I think unfortunately that was the purchase of the three month asset which was – was that in April, when we close that? March, we had that in March. So that was 234 million there about (Inaudible). So that was the big driver in terms of short term cash.
Thanks Dan what don’t we do one more call
Thank you. Our final question is from David Frank of Catapult Capital Management.
Great. Just see there is on the tape now an official press release from the Governor's office saying that he is signing this bill at 2 o'clock in the atrium of the safe house. So I assume that’s authentic. The question for you guys do you have an update on the generation output for this year I mean, you continue to improve on your megawatt hours, do you have a aspiration of what you like you think you can achieve?
Yeah, our goal of 84.5 million megawatt hours which is a significant increase for us. So it reflects just better operations of the plan sort averages.
Okay. And do have an update on the MISO capacity market may be what kind of prices you are seeing in the bilateral market and do you have an update on the resource adequacy filing proposal by MISO?
As far as the MISO market I mean, I know there is continued progress towards putting them market place into effect David, I am not really an expert on that and I don’t know if anybody – if there is anything significant, I mean, I know there is activity moving at towards that end point, but I don’t have any specific new news to give you on that, you have probably seen and heard everything we’ve heard about it from that prospective.
Right. And are you seeing anything in the bilateral market as far as prices and update you can give us?
I think in general I mean in PJM and then MISO and that was fit in there it tend to go up and down more and less and parallel in prices for capacity you seem to continue to being up, but it’s not a transparent market in MISO as you know it’s a bilateral market we spent lot of secures from some of those price changes. But in general we believe capacity prices should continue to increase at least over the short term.
Okay last question for Tony, why does anything need to get done in Pennsylvania I mean, what really needs to get resolved, I thought you have a longer books, I thought utilities go to market at the end of their transition and you’ve already got one in Pennsylvania selling that market right now. So there seems to be all this emphasis like something needs to get done in Pennsylvania, but I am confused, I am scratching my head why, why is it that important?
There is legislation pending, and the members want to deal with some of these issues in a more comprehensive or holistic way, So that creates a sense of urgency and the requirement to actively participate in the process, they’re just like where the law in the state of Ohio that basically said 2009 or 2005 what the competitive market place.

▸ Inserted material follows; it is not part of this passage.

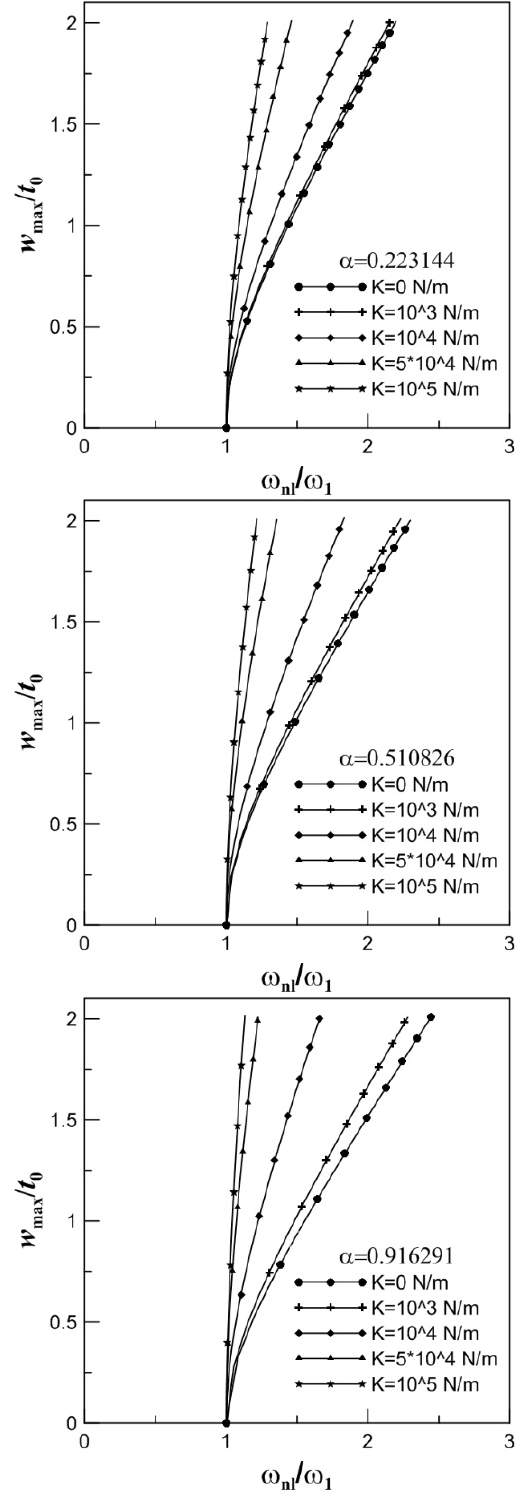
Figure 11: Backbone curve of AFG exponential taper beam (︀ E ( ξ ) = E )︀ on elastic 0 e ξ , ρ ( ξ ) = ρ 0 e ξ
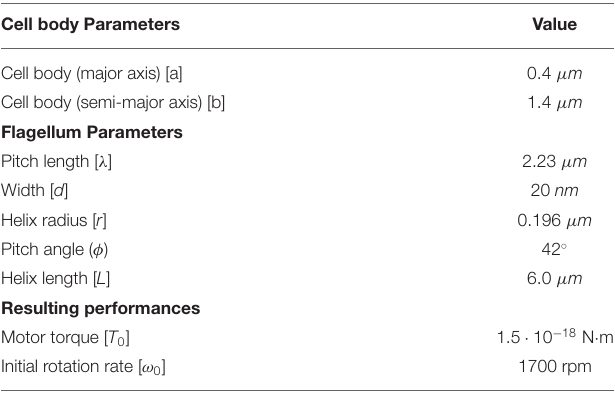
TABLE 1 | Cell and flagellum properties used in resistive force theory (RFT) and modified resistive force theory (mRFT) to calculate cell motion. Cell body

True. And I guess all the Ohio or all Pennsylvania companies actually separated there generations, so.
GBU had certainly sold their generation yes.
Okay. Thanks Dave. And we appreciate everybody's time and interest in FirstEnergy today. Thank you for participating in our call. If there is any follow up questions please feel free to give our IR group a buzz. And look forward to seeing many of you soon. Hope you have a good day. Thank you very much.
Thank you. This does conclude today's FirstEnergy Corps first quarter earnings conference call. You may now disconnect and have a wonderful day.